What is chi-square test in Python?

The Pearson's Chi-Square statistical hypothesis is a test for independence between categorical variables. In this article, we will perform the test using a mathematical approach and then using Python's SciPy module.

What is a good chi-squared value?

All Answers (12) A p value = 0.03 would be considered enough if your distribution fulfils the chi-square test applicability criteria. Since p < 0.05 is enough to reject the null hypothesis (no association), p = 0.002 reinforce that rejection only.

What is chi-square test PPT?

Introduction • The Chi-square test is one of the most commonly used non-parametric test, in which the sampling distribution of the test statistic is a chi-square distribution, when the null hypothesis is true. • It was introduced by Karl Pearson as a test of association.

What is the limit of the critical value?

A critical value is used in significance testing. It is the value that a test statistic must exceed in order for the the null hypothesis to be rejected. For example, the critical value of t (with 12 degrees of freedom using the 0.05 significance level) is 2.18.

Why do we use t test?

A t-test is a statistical test that is used to compare the means of two groups. It is often used in hypothesis testing to determine whether a process or treatment actually has an effect on the population of interest, or whether two groups are different from one another.

How do you do a chi-square test for a project?

Let us look at the step-by-step approach to calculate the chi-square value:
  1. Step 1: Subtract each expected frequency from the related observed frequency.
  2. Step 2: Square each value obtained in step 1, i.e. (O-E)2.
  3. Step 3: Divide all the values obtained in step 2 by the related expected frequencies i.e. (O-E)2/E.

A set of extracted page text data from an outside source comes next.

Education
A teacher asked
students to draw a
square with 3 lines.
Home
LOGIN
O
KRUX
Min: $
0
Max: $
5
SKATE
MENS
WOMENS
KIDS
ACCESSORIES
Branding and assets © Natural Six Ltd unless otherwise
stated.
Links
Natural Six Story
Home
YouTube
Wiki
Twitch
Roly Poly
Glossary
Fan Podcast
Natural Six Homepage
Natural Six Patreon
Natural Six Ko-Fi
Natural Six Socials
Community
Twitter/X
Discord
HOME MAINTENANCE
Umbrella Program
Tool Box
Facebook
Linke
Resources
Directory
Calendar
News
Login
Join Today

What are the assumptions and limitations of chi-square test?

Limitations include its sample size requirements, difficulty of interpretation when there are large numbers of categories (20 or more) in the independent or dependent variables, and tendency of the Cramer's V to produce relative low correlation measures, even for highly significant results.

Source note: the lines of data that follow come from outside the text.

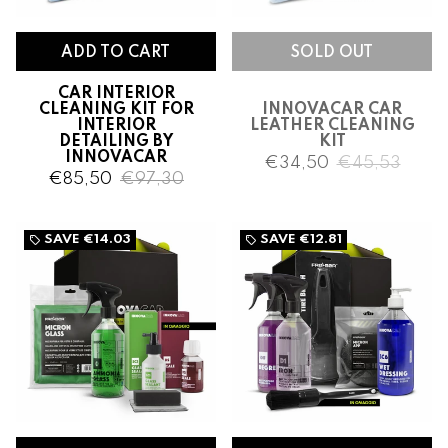
CAR INTERIOR
CLEANING KIT FOR
INNOVACAR CAR
INTERIOR
LEATHER CLEANING
DETAILING BY
KIT
INNOVACAR
€34,50
€45,53
€85,50
€97,30
SAVE
€14.03
SAVE
€12.81
local_offer
local_offer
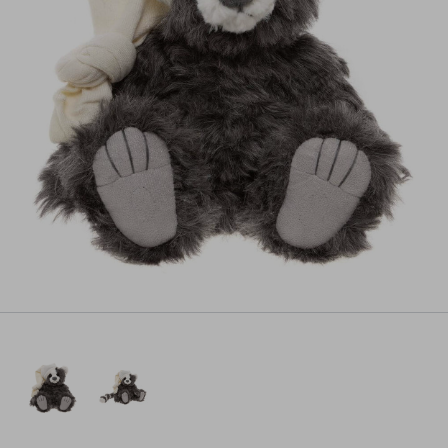
Pre-order
All payments will be processed through this store's checkout.
Pre-orders
powered by PreProduct.io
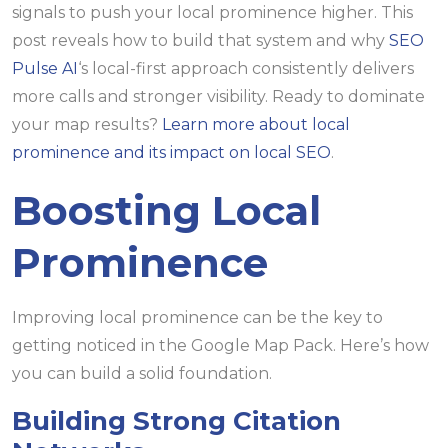
signals to push your local prominence higher. This
post reveals how to build that system and why
SEO
Pulse AI
‘s local-first approach consistently delivers
more calls and stronger visibility. Ready to dominate
your map results?
Learn more about local
prominence and its impact on local SEO
.
Boosting Local
Prominence
Improving local prominence can be the key to
getting noticed in the Google Map Pack. Here’s how
you can build a solid foundation.
Building Strong Citation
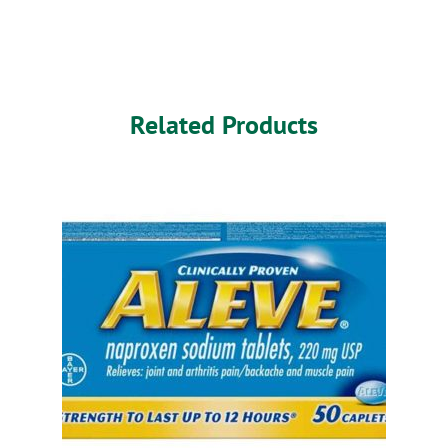
Related Products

What is the symbol for Chi Square?

The term 'chi square' (pro- nounced with a hard 'ch') is used because the Greek letter χ is used to define this distribution. It will be seen that the elements on which this dis- Page 4 Chi-Square Tests 705 tribution is based are squared, so that the symbol χ2 is used to denote the distribution.

What does an Anova test tell you?

The one-way analysis of variance (ANOVA) is used to determine whether there are any statistically significant differences between the means of three or more independent (unrelated) groups.

When should you use a chi square test?

The Chi-Square Test of Independence is used to test if two categorical variables are associated.

Data Requirements

  1. Two categorical variables.
  2. Two or more categories (groups) for each variable.
  3. Independence of observations.
  4. Relatively large sample size.

What is P-value for chi square test?

The P-value is the probability that a chi-square statistic having 2 degrees of freedom is more extreme than 19.58. We use the Chi-Square Distribution Calculator to find P2 > 19.58) = 0.0001. Interpret results. Since the P-value (0.0001) is less than the significance level (0.05), we cannot accept the null hypothesis.